Page-level text extractions:

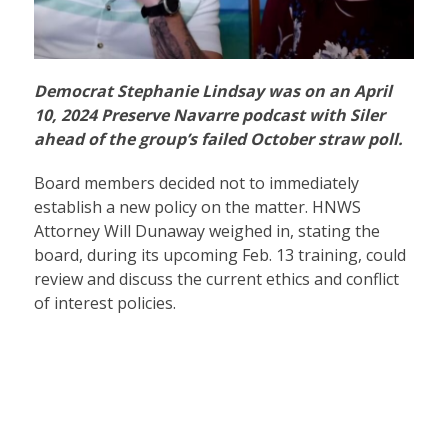
Democrat Stephanie Lindsay was on an April
10, 2024 Preserve Navarre podcast with Siler
ahead of the group’s failed October straw poll.
Board members decided not to immediately
establish a new policy on the matter. HNWS
Attorney Will Dunaway weighed in, stating the
board, during its upcoming Feb. 13 training, could
review and discuss the current ethics and conflict
of interest policies.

§ TASK GOAL
Revise the text of these entries by replacing "podcast" with "radio show" and leaving everything else unchanged. Omit the pictures from your answer.

§ PROBLEM SOLUTION
Democrat Stephanie Lindsay was on an April
10, 2024 Preserve Navarre radio show with Siler
ahead of the group’s failed October straw poll.
Board members decided not to immediately
establish a new policy on the matter. HNWS
Attorney Will Dunaway weighed in, stating the
board, during its upcoming Feb. 13 training, could
review and discuss the current ethics and conflict
of interest policies.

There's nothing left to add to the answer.